The dreadful mockery by which Mirabeau endeavoured to cheat death of his terrors, as, dressed, perfumed, and essenced, he lay upon his last bed, all surrounded with flowers, was told with a thrilling minuteness. Through all the assumed calm, through all the acted philosophy, there crept out the agonising eagerness for life, that even his dissimulation could not smother. His incessant questioning as to this symptom or that, whether it indicated good or evil; the intense anxiety with which he scrutinised the faces around his bed, to read the thoughts their words belied, were all related; and, strangely enough, assumed to imply that they were the last desires of a patriot who only longed for life to serve his country. Of those who listened, many doubted the honesty and good faith of his character; some thought him a royalist in disguise; some deemed him a lukewarm patriot; some even regarded him as so destitute of principle, that his professions were good for nothing; and yet amid all these disparaging estimates, they regarded this deathbed, where no consolations of religion were breathed, where no murmur of prayer was heard, nor one supplication for mercy raised, as a glorious triumph! It was to their eyes the dawning of that transcendent brightness which was to succeed the long night of priestcraft and superstition; and however ready to cavil at his doctrines or dispute his theories, there was but one voice—to honour him who with his last breath had defied the Church.

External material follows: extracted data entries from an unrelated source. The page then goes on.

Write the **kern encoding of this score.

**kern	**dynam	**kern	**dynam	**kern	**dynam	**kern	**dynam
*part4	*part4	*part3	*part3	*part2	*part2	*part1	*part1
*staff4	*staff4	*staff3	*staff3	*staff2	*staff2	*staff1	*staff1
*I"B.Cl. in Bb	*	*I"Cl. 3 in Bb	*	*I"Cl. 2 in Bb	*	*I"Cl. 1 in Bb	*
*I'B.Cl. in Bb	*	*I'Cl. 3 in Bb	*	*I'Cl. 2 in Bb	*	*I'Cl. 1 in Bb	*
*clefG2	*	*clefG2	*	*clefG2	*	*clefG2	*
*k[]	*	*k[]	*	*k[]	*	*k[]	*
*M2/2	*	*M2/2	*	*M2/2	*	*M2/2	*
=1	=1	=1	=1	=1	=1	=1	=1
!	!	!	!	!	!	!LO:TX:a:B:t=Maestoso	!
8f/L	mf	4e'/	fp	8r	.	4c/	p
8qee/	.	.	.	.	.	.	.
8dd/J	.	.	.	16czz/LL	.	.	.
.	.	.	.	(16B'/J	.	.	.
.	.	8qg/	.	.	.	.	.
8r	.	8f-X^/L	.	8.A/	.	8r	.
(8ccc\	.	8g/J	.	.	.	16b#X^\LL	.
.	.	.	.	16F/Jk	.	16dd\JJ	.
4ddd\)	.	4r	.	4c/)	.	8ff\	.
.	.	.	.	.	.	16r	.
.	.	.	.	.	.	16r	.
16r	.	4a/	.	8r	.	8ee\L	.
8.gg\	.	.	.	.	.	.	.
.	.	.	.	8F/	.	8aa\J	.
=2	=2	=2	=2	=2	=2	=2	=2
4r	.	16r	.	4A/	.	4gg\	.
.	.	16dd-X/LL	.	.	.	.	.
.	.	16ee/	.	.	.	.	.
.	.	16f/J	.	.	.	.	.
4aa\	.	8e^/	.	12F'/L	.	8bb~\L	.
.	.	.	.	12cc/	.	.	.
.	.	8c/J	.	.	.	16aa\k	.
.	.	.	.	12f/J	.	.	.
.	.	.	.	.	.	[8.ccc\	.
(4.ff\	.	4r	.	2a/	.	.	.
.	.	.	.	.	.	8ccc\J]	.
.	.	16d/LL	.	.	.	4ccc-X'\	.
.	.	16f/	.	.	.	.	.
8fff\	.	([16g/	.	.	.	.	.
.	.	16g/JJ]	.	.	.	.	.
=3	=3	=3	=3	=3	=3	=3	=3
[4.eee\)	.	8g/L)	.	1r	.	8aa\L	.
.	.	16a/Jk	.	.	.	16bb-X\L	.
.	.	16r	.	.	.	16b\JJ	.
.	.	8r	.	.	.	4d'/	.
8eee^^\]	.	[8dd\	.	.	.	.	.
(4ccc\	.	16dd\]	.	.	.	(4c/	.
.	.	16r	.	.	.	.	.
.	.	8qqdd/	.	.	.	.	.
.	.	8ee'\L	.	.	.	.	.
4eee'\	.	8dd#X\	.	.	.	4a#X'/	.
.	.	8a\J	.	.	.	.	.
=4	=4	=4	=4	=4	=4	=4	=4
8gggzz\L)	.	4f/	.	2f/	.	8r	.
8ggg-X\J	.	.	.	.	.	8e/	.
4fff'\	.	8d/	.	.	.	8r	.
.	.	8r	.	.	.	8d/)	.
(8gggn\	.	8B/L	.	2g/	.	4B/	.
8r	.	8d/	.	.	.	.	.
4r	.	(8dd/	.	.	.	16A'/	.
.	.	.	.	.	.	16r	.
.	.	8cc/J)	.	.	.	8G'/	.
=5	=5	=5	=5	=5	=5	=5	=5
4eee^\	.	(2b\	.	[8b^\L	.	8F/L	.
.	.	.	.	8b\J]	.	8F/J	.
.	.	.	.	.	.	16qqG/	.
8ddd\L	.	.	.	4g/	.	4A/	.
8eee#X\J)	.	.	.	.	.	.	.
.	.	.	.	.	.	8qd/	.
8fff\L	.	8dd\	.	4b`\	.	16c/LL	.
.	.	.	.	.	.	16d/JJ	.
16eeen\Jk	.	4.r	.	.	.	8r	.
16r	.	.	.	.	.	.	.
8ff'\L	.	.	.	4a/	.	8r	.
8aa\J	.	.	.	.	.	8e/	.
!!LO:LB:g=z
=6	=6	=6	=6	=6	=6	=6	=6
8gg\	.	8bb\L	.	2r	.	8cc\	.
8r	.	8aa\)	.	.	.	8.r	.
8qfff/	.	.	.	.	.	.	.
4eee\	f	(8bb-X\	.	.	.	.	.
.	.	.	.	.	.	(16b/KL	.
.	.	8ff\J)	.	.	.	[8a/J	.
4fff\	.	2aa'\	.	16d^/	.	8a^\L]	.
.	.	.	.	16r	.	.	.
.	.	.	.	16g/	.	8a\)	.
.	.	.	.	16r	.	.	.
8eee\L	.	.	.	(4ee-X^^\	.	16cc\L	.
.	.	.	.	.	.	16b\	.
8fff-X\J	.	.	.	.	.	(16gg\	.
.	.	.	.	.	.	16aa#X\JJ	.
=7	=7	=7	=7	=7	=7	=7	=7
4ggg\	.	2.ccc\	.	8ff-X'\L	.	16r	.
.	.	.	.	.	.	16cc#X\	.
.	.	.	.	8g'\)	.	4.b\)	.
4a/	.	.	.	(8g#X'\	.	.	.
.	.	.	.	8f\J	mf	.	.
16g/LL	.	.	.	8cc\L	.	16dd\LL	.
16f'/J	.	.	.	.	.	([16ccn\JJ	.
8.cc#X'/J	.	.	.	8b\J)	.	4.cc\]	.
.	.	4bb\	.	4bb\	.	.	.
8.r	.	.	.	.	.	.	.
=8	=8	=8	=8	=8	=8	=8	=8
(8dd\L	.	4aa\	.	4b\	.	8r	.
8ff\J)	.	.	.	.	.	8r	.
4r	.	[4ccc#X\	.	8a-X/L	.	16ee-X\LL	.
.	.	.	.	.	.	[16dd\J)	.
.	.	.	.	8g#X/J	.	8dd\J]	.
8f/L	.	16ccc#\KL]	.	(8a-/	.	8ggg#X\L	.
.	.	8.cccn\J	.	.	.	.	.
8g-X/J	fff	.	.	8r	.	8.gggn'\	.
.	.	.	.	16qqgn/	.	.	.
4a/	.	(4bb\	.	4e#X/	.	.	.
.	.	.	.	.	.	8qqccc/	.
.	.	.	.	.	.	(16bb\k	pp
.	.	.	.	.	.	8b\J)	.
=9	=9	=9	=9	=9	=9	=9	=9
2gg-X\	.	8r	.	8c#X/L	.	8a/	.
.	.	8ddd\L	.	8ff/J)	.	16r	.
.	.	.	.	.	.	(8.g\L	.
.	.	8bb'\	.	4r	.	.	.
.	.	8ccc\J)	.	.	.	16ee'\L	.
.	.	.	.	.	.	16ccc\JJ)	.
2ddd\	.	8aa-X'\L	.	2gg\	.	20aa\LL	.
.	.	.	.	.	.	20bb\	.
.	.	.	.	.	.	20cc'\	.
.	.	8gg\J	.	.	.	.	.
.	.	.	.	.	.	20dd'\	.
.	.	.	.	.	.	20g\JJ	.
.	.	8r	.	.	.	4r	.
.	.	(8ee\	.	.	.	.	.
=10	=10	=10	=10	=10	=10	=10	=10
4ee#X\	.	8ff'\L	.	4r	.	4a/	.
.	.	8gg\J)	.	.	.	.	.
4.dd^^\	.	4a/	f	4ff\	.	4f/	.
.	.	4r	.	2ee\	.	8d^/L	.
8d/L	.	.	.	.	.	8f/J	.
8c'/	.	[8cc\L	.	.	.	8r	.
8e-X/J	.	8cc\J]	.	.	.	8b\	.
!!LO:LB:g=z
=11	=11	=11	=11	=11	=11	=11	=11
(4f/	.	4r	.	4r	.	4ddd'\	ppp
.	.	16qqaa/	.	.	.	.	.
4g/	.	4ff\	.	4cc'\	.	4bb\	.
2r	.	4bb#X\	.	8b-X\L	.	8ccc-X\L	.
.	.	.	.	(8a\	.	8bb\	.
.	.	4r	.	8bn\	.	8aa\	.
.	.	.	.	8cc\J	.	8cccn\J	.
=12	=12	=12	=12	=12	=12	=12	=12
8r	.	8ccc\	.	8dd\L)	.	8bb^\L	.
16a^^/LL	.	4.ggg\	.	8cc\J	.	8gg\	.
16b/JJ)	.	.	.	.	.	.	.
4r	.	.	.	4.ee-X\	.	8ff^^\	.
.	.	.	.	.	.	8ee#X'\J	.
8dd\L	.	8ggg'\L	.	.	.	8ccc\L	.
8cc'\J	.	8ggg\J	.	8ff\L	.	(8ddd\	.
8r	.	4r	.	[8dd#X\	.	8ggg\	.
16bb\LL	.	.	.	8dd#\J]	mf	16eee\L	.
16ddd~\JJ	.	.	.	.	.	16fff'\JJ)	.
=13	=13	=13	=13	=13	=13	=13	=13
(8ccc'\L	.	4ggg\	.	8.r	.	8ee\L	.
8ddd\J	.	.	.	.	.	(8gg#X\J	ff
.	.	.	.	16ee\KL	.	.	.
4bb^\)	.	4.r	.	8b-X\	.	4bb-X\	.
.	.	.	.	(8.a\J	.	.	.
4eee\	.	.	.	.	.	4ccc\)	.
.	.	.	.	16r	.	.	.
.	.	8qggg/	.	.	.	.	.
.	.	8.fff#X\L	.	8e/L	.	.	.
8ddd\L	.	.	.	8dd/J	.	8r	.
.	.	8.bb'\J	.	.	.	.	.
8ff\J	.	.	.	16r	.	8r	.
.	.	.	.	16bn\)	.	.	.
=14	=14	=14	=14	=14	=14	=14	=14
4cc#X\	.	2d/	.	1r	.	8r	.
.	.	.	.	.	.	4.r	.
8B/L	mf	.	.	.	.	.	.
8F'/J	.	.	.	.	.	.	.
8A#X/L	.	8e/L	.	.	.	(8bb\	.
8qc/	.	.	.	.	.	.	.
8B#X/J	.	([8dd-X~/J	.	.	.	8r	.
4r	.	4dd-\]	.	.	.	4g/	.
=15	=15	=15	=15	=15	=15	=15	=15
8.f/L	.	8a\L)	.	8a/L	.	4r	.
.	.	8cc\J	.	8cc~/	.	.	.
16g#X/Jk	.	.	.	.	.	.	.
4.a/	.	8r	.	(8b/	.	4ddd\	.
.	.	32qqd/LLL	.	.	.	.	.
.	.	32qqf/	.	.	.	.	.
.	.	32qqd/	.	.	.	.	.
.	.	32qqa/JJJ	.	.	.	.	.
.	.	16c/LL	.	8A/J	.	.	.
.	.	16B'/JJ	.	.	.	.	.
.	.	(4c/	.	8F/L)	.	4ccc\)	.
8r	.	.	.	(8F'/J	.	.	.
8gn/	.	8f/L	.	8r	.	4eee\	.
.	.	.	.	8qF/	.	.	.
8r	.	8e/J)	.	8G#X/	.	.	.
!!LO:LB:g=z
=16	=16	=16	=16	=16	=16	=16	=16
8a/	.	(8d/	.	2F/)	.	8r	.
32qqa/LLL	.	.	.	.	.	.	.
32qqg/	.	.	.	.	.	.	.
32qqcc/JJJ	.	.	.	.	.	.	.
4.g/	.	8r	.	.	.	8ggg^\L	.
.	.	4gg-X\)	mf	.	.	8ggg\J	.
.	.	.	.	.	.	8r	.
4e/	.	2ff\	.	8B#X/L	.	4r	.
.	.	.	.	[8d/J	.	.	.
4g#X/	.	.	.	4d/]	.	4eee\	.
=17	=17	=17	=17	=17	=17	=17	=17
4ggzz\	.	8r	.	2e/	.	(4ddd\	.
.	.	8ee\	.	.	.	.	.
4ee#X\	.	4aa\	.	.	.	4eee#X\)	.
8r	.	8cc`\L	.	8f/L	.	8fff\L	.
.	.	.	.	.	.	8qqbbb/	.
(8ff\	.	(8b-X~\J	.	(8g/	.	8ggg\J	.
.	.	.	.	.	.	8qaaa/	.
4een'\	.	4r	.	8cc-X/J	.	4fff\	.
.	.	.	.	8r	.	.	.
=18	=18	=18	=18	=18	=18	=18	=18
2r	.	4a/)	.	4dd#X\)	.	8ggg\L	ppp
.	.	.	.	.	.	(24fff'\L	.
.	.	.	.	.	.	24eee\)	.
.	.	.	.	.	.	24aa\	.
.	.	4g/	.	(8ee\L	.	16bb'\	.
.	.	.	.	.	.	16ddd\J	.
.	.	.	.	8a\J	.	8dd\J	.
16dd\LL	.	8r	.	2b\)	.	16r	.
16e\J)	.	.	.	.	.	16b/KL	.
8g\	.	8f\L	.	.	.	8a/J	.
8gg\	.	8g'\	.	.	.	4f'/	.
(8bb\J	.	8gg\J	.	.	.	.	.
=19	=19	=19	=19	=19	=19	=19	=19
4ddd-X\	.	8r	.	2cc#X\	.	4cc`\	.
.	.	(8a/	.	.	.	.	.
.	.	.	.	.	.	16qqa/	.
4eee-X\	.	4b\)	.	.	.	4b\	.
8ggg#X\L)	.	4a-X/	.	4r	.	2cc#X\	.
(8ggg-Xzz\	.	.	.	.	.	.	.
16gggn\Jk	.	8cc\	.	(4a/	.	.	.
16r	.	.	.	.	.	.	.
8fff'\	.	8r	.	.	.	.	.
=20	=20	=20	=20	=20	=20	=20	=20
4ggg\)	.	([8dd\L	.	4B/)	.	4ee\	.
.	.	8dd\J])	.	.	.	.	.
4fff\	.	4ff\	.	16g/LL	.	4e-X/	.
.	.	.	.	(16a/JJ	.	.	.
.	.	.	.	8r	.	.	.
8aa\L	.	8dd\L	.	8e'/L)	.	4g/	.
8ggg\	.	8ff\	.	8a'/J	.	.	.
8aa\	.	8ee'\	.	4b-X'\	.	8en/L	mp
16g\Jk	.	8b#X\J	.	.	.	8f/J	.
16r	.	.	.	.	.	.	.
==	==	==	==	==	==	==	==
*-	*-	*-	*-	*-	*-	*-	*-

‘Ah, que c’est beau!’ ‘Ah que c’est magnifique!’ were the mutterings on every side. One only circumstance detracted in any way from the effect of these revelations; it was, that he who made them momentarily gave vent to his feelings and shed tears. This homage to human frailty jarred upon the classic instincts of the assembly. It was an ignoble weakness, unworthy of such a theme; and in a tone of stern rebuke, Fabre d’Églantine interrupted the speaker, and said—
‘Your grief is unbecoming, sir; such sorrow insults the memory you mean to hallow! If you would learn how the death of Mirabeau should be accepted, go yonder, and you will see.’ He pointed as he spoke toward the boudoir, and thither with a common impulse the crowd now moved.
A warning gesture from Talma, as he stood in the doorway, and with uplifted hand motioned silence, arrested their steps, and, awestruck by the imposing attitude of one whose slightest gesture was eloquent, they halted. Mixed in the throng, Gerald could barely catch a glimpse of the scene beyond. He could, however, perceive that Marietta was lying in a sort of trance; a crown of ‘immortelles’ that she had been weaving had fallen from her hand, and lay at her feet; her hair, too, had burst its bands, and fell in large waving masses over her neck and arms; the faintest trace of colour marked her cheeks, and sufficed to show that she had not fainted.
Lanthenas laid his finger softly on her wrist, and in a cautious whisper said, ‘The pulse is intermittent, the “accès” will be brief.’
‘We were talking of the death of Cæsar,’ said Talma, ‘when the attack came on. She would not have it that Brutus was a patriot. She tried to show that in such natures—stern, cold, and self-denying—patriotism can no more take root than love. I asked her then if Gabriel Riquetti were such a man——’
‘Hush! she is about to speak,’ broke in Madame Roland.